GBP/EUR Exchange Rate Sinks as UK Suffers Largest Recession on Record for the Second Quarter
The Pound to Euro (GBP/EUR) exchange rate fell by -0.2% this morning. The pairing is currently fluctuating around €1.09 after the controversial UK Government Brexit Internal Market Bill safely passed through the House of Commons.
Sterling suffered as many investors believe this will threaten relations between the UK and the EU.
Consequently, British markets are concerned over the increasing likelihood of a hard Brexit later this year.
Professor Phillippe Sands, Professor of Laws and Director of the Centre on International Courts and Tribunals at University College London, said the bill breaks international law and ‘undermine[s] the UK’s negotiating position.’
However, Business Secretary Alok Sharma assured that the UK wants to reach a post-Brexit trade deal with the EU.
Mr Sharma told LBC Radio:
‘The fundamental point is we want to reach a deal.’
In UK economic news, today saw the release of the UK’s final GDP figure for the second quarter. The figure fell by -19.8%, better than forecasts of a -20.4% drop.
Nevertheless, this was still the largest second-quarter drop on record, sparking fears for Britain’s struggling economy.
The Office for Nationalist Statistics (ONS) said in its statement:
‘It is clear that the UK is in the largest recession on record.’
‘The latest estimates show that the UK economy is now 21.8% smaller than it was at the end of 2019, highlighting the unprecedented size of this contraction.’
Euro (EUR) Rises as German Unemployment and Retail Sales Improve
The Euro (EUR) rose against the Pound (GBP) following a stronger-than-expected German Unemployment Rate for September.
The figure fell unexpectedly from 6.4% to 6.3%, buoying optimism for the Eurozone’s largest economy.
Today also saw the release of Germany’s Retail Sales report for August, which beat forecasts and rose from -0.2% to 3.1%.
Consequently, this has boosted hopes that household spending in the Eurozone’s powerhouse economy could provide a strong recovery in the third quarter.
Analysts at Reuters commented:
‘German retail sales rose much more than expected in August, data showed on Wednesday, raising hopes that household spending in Europe’s largest economy will power a strong recovery in the third quarter from the coronavirus shock.’

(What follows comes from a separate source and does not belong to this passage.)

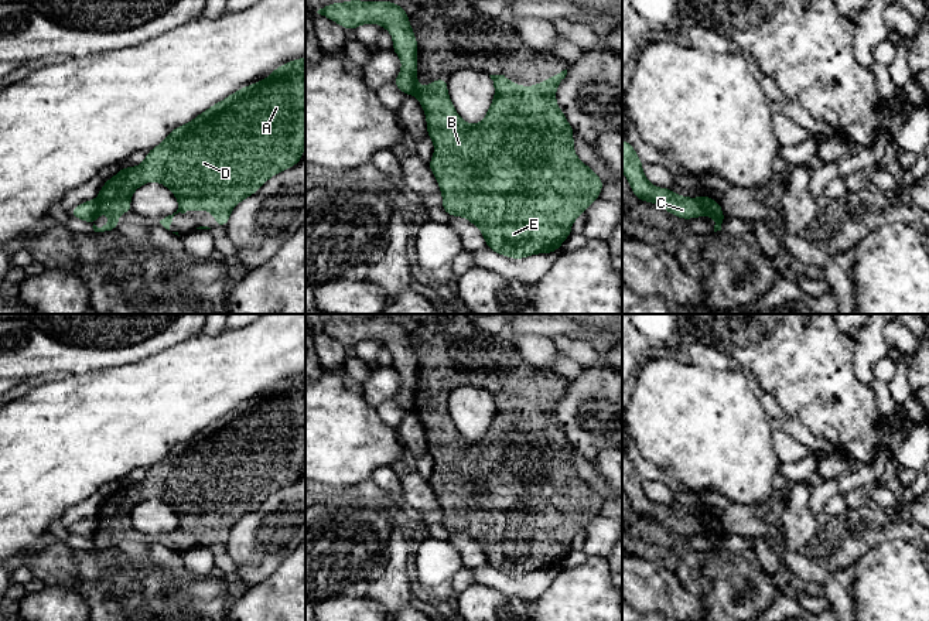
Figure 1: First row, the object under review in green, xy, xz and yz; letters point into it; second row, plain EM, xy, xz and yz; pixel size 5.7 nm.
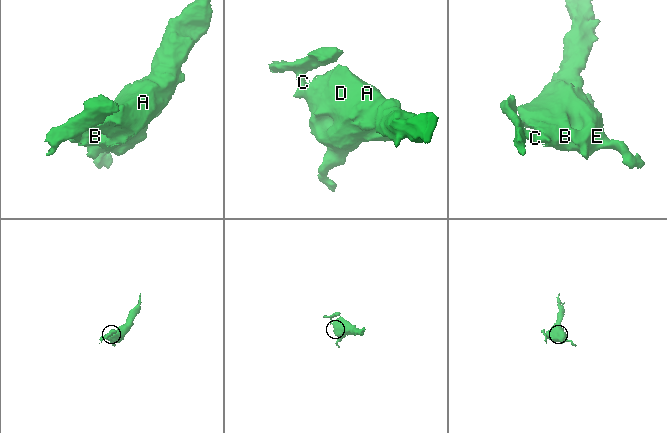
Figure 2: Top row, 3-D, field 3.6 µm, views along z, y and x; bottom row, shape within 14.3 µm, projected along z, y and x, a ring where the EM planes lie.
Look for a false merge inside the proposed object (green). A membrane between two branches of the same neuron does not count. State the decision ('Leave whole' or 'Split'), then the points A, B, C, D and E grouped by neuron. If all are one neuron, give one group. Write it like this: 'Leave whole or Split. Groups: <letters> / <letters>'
Split. Groups: A B D E / C

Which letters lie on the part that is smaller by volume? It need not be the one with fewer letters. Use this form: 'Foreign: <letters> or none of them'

EUR investors will be looking ahead to the European Central Bank’s President Christine Lagarde’s speech.
If Lagarde is notably downbeat about the Eurozone’s economy in the months ahead, then we could see the single currency suffer.
GBP/EUR Forecast: Could a Dovish Bank of England and Brexit Fears Drag Sterling Down Further?
Euro (EUR) investors will be looking ahead to tomorrow’s EU Special Leaders Summit. Any signs of a dimming outlook for the Eurozone’s economy would prove EUR-negative.
Tomorrow will also see the release of September’s Eurozone’s Markit Manufacturing PMI. If this remains at 53.7 or edges higher, then we could see the single currency rise as hopes grow for the third quarter.
Sterling traders will be eyeing tomorrow’s release of September’s UK Markit Manufacturing PMI, which is expected to hold at 54.3. Any marked improvement, however, would prove GBP-positive.
Tomorrow’s speech from the Bank of England’s (BoE) Chief Economist, Andrew Haldane, could also provide an insight into the Bank’s opinion of the British economy. If this is dovish, however, Sterling would suffer.
The GBP/EUR exchange rate will continue to be influenced by Brexit and coronavirus developments. As a result, GBP could suffer if there are an increasing number of signs of a no-deal Brexit.